Es más fácil no tocarte que olvidar la imagen del cuerpo de tu piel cuando se cruzó con mi mirada. El silencio inundó todos mis circuitos. En ese instante deseaba por miles de momentos emborrachar mis manos de caricias prófugas e ilegales, roces sutiles, calor por fricción, un inventario de tejidos cercanos intercambiando átomos de algodón tratado, sólo para empezar. Y únicamente fuí capaz de ensordecer los gritos que mis ojos clamaban, pidiendo movimiento y acción, para llegar más allá de los poros imaginados.

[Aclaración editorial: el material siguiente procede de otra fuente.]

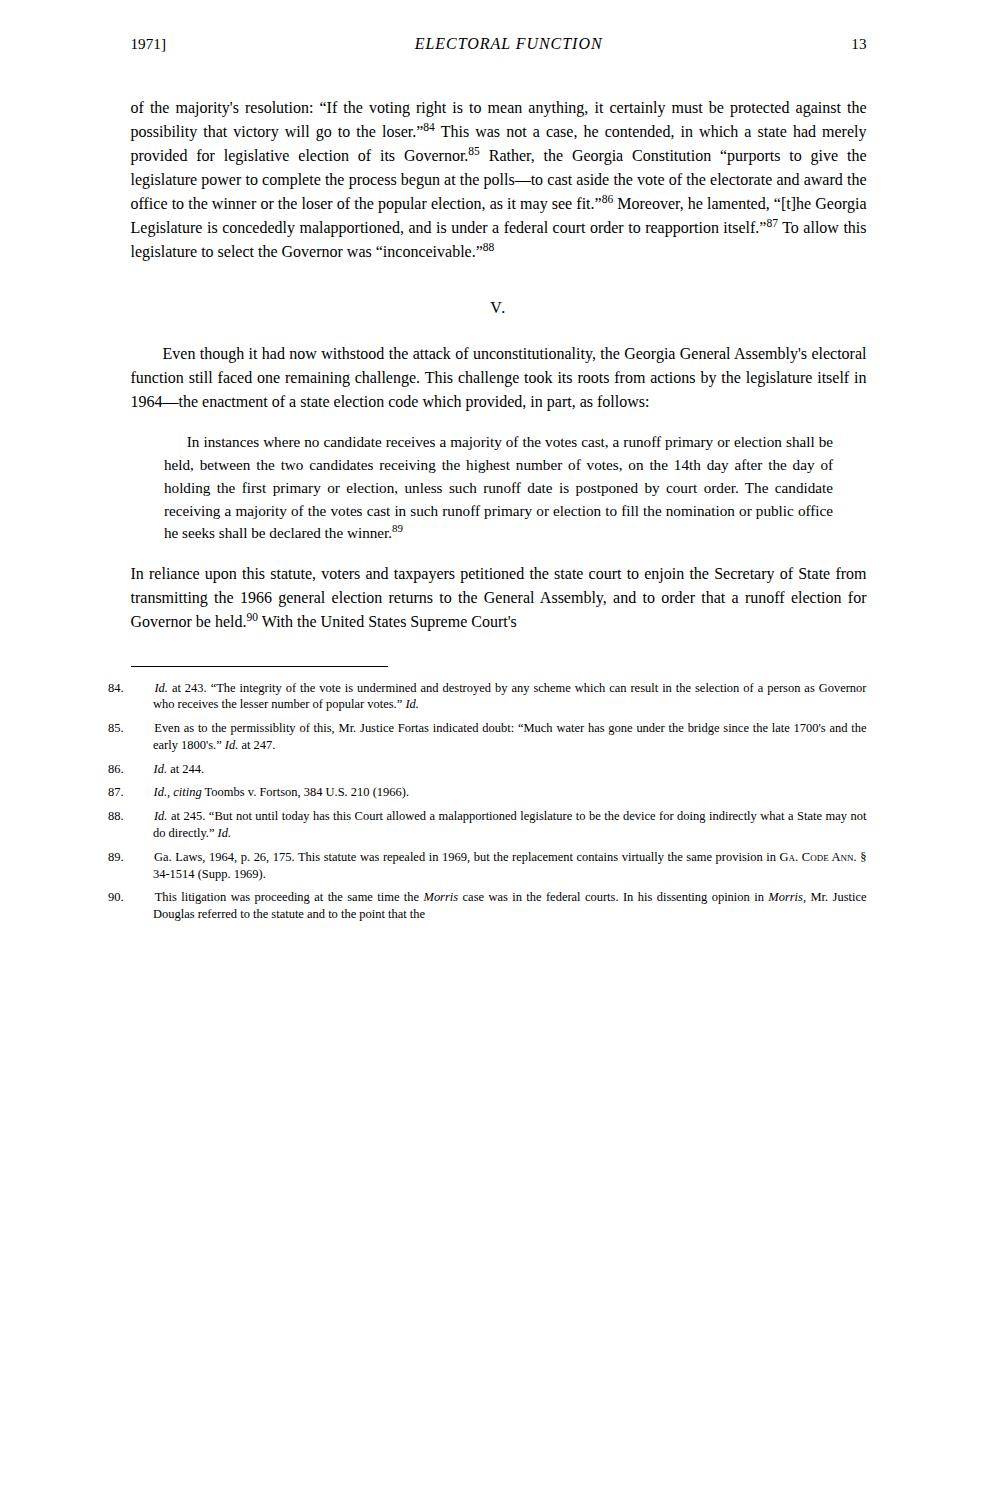1971] ELECTORAL FUNCTION 13
of the majority's resolution: “If the voting right is to mean anything, it certainly must be protected against the possibility that victory will go to the loser.”84 This was not a case, he contended, in which a state had merely provided for legislative election of its Governor.85 Rather, the Georgia Constitution “purports to give the legislature power to complete the process begun at the polls—to cast aside the vote of the electorate and award the office to the winner or the loser of the popular election, as it may see fit.”86 Moreover, he lamented, “[t]he Georgia Legislature is concededly malapportioned, and is under a federal court order to reapportion itself.”87 To allow this legislature to select the Governor was “inconceivable.”88
V.
Even though it had now withstood the attack of unconstitutionality, the Georgia General Assembly's electoral function still faced one remaining challenge. This challenge took its roots from actions by the legislature itself in 1964—the enactment of a state election code which provided, in part, as follows:
In instances where no candidate receives a majority of the votes cast, a runoff primary or election shall be held, between the two candidates receiving the highest number of votes, on the 14th day after the day of holding the first primary or election, unless such runoff date is postponed by court order. The candidate receiving a majority of the votes cast in such runoff primary or election to fill the nomination or public office he seeks shall be declared the winner.89
In reliance upon this statute, voters and taxpayers petitioned the state court to enjoin the Secretary of State from transmitting the 1966 general election returns to the General Assembly, and to order that a runoff election for Governor be held.90 With the United States Supreme Court's
84. Id. at 243. “The integrity of the vote is undermined and destroyed by any scheme which can result in the selection of a person as Governor who receives the lesser number of popular votes.” Id.
85. Even as to the permissiblity of this, Mr. Justice Fortas indicated doubt: “Much water has gone under the bridge since the late 1700's and the early 1800's.” Id. at 247.
86. Id. at 244.
87. Id., citing Toombs v. Fortson, 384 U.S. 210 (1966).
88. Id. at 245. “But not until today has this Court allowed a malapportioned legislature to be the device for doing indirectly what a State may not do directly.” Id.
89. Ga. Laws, 1964, p. 26, 175. This statute was repealed in 1969, but the replacement contains virtually the same provision in Ga. Code Ann. § 34-1514 (Supp. 1969).
90. This litigation was proceeding at the same time the Morris case was in the federal courts. In his dissenting opinion in Morris, Mr. Justice Douglas referred to the statute and to the point that the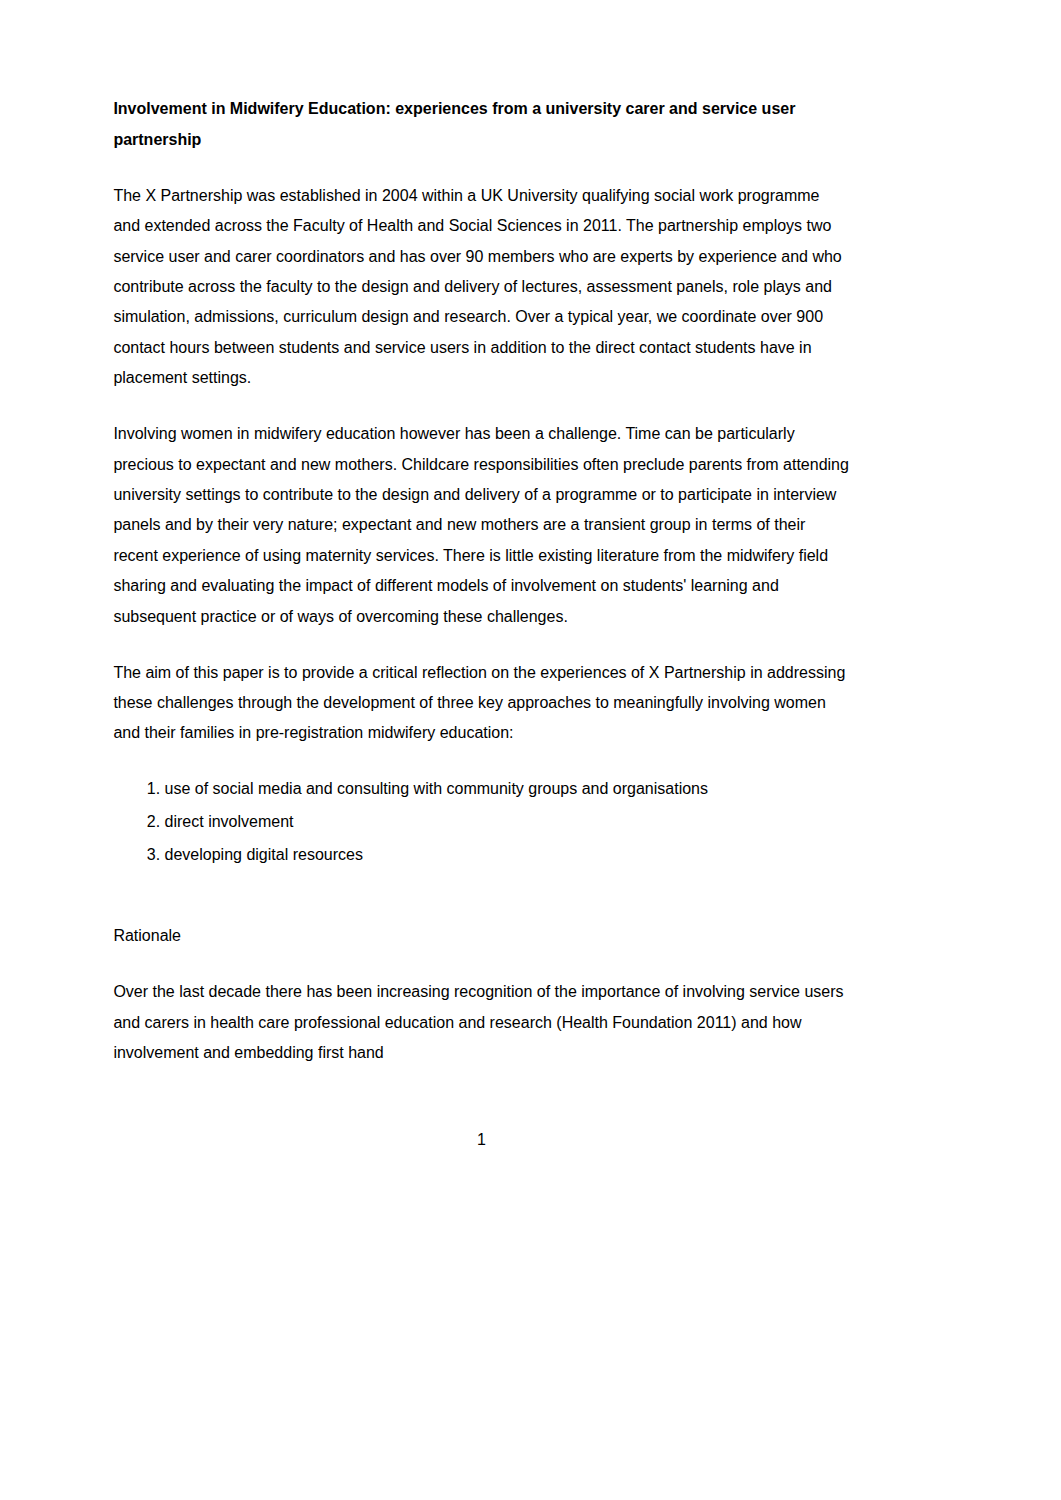Involvement in Midwifery Education: experiences from a university carer and service user partnership
The X Partnership was established in 2004 within a UK University qualifying social work programme and extended across the Faculty of Health and Social Sciences in 2011. The partnership employs two service user and carer coordinators and has over 90 members who are experts by experience and who contribute across the faculty to the design and delivery of lectures, assessment panels, role plays and simulation, admissions, curriculum design and research. Over a typical year, we coordinate over 900 contact hours between students and service users in addition to the direct contact students have in placement settings.
Involving women in midwifery education however has been a challenge. Time can be particularly precious to expectant and new mothers. Childcare responsibilities often preclude parents from attending university settings to contribute to the design and delivery of a programme or to participate in interview panels and by their very nature; expectant and new mothers are a transient group in terms of their recent experience of using maternity services. There is little existing literature from the midwifery field sharing and evaluating the impact of different models of involvement on students' learning and subsequent practice or of ways of overcoming these challenges.
The aim of this paper is to provide a critical reflection on the experiences of X Partnership in addressing these challenges through the development of three key approaches to meaningfully involving women and their families in pre-registration midwifery education:
use of social media and consulting with community groups and organisations
direct involvement
developing digital resources
Rationale
Over the last decade there has been increasing recognition of the importance of involving service users and carers in health care professional education and research (Health Foundation 2011) and how involvement and embedding first hand
1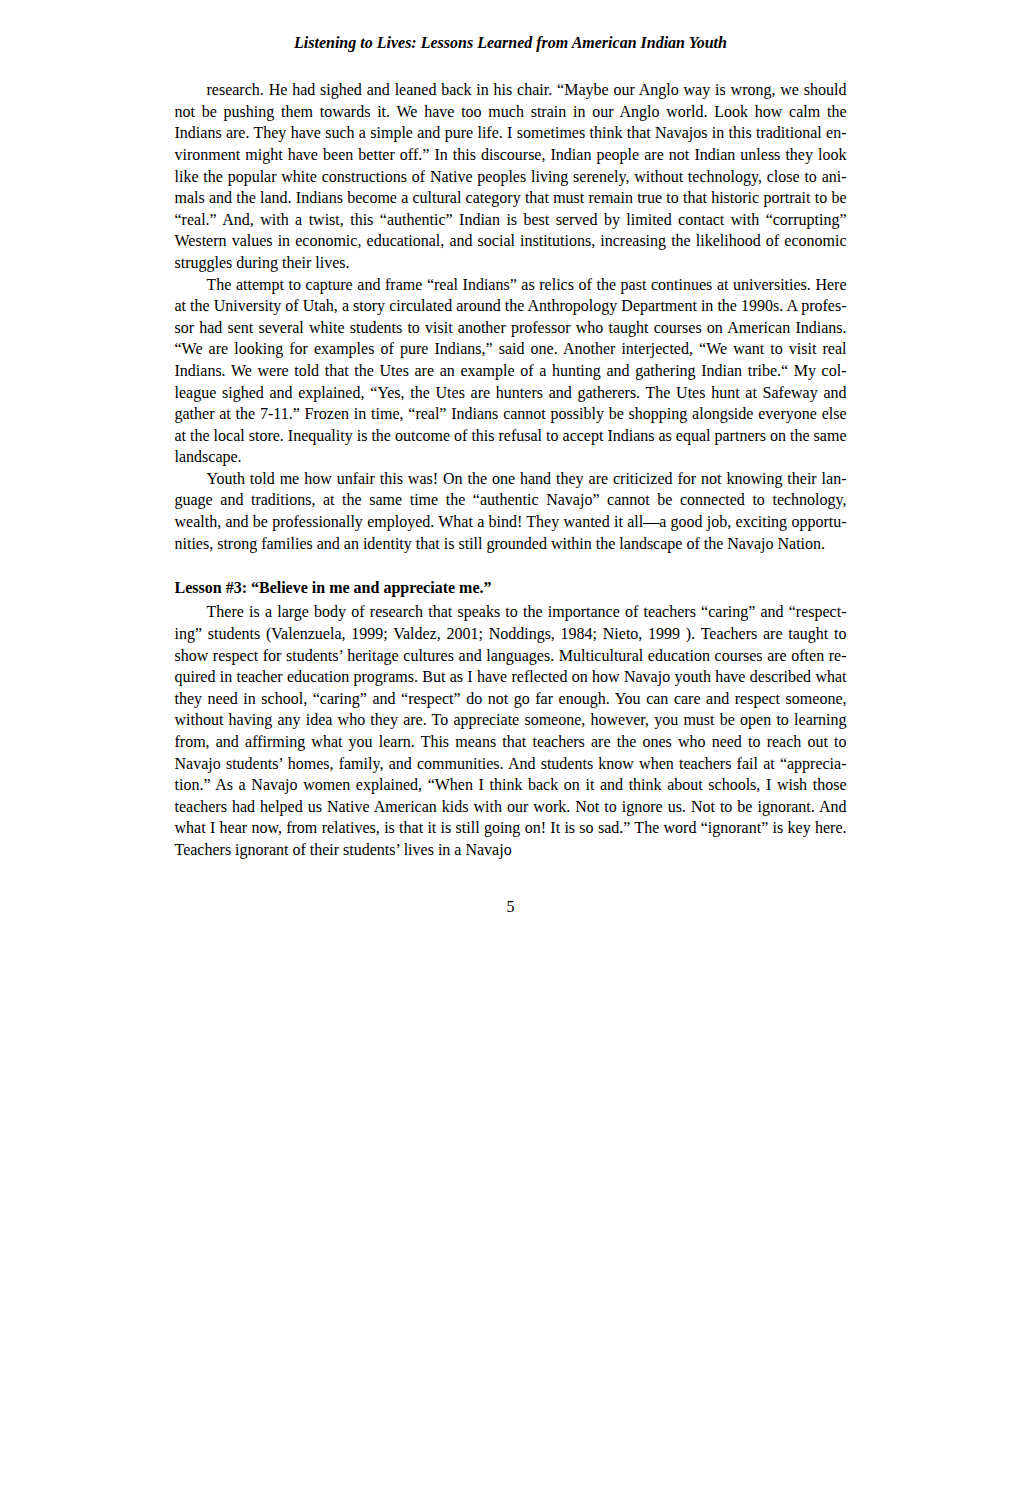Listening to Lives: Lessons Learned from American Indian Youth
research. He had sighed and leaned back in his chair. “Maybe our Anglo way is wrong, we should not be pushing them towards it. We have too much strain in our Anglo world. Look how calm the Indians are. They have such a simple and pure life. I sometimes think that Navajos in this traditional environment might have been better off.” In this discourse, Indian people are not Indian unless they look like the popular white constructions of Native peoples living serenely, without technology, close to animals and the land. Indians become a cultural category that must remain true to that historic portrait to be “real.” And, with a twist, this “authentic” Indian is best served by limited contact with “corrupting” Western values in economic, educational, and social institutions, increasing the likelihood of economic struggles during their lives.
The attempt to capture and frame “real Indians” as relics of the past continues at universities. Here at the University of Utah, a story circulated around the Anthropology Department in the 1990s. A professor had sent several white students to visit another professor who taught courses on American Indians. “We are looking for examples of pure Indians,” said one. Another interjected, “We want to visit real Indians. We were told that the Utes are an example of a hunting and gathering Indian tribe.“ My colleague sighed and explained, “Yes, the Utes are hunters and gatherers. The Utes hunt at Safeway and gather at the 7-11.” Frozen in time, “real” Indians cannot possibly be shopping alongside everyone else at the local store. Inequality is the outcome of this refusal to accept Indians as equal partners on the same landscape.
Youth told me how unfair this was! On the one hand they are criticized for not knowing their language and traditions, at the same time the “authentic Navajo” cannot be connected to technology, wealth, and be professionally employed. What a bind! They wanted it all—a good job, exciting opportunities, strong families and an identity that is still grounded within the landscape of the Navajo Nation.
Lesson #3: “Believe in me and appreciate me.”
There is a large body of research that speaks to the importance of teachers “caring” and “respecting” students (Valenzuela, 1999; Valdez, 2001; Noddings, 1984; Nieto, 1999 ). Teachers are taught to show respect for students’ heritage cultures and languages. Multicultural education courses are often required in teacher education programs. But as I have reflected on how Navajo youth have described what they need in school, “caring” and “respect” do not go far enough. You can care and respect someone, without having any idea who they are. To appreciate someone, however, you must be open to learning from, and affirming what you learn. This means that teachers are the ones who need to reach out to Navajo students’ homes, family, and communities. And students know when teachers fail at “appreciation.” As a Navajo women explained, “When I think back on it and think about schools, I wish those teachers had helped us Native American kids with our work. Not to ignore us. Not to be ignorant. And what I hear now, from relatives, is that it is still going on! It is so sad.” The word “ignorant” is key here. Teachers ignorant of their students’ lives in a Navajo
5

Un compendio de atracción descontrolada, sin frenos. Alfiler yo, imán tú.


Te miraba y sabía que no, que no me atrevería a llegar más allá, que era todo lo que podía hacer, el cénit del propósito de mis actos. A cambio de la parálisis, mis deseos se rompían en cachitos inundando la imaginación con escenas que me han convertido en un ser enfermo. De tí.

Y lo que más me fastidia es que de ahí no paso. El terremoto de emociones internas me paraliza y ahora nadas en el líquido de mi pensamiento, versátil como un fantasma que me regala una vida que no tengo, pero de la que seré testigo como una estatua de mármol.

Estás invisible y cerca de mí en una guarida que ni yo mismo sé donde se ubica. Pero te advierto que te buscaré para tocarte, porque mi ambición es temblar de miedo cuando mi cuerpo sienta los efectos que provocará tu piel en los perturbados deseos que tu magnenismo hostiga dentro de mí.


En silencio te pido: Déjame vibrar contigo.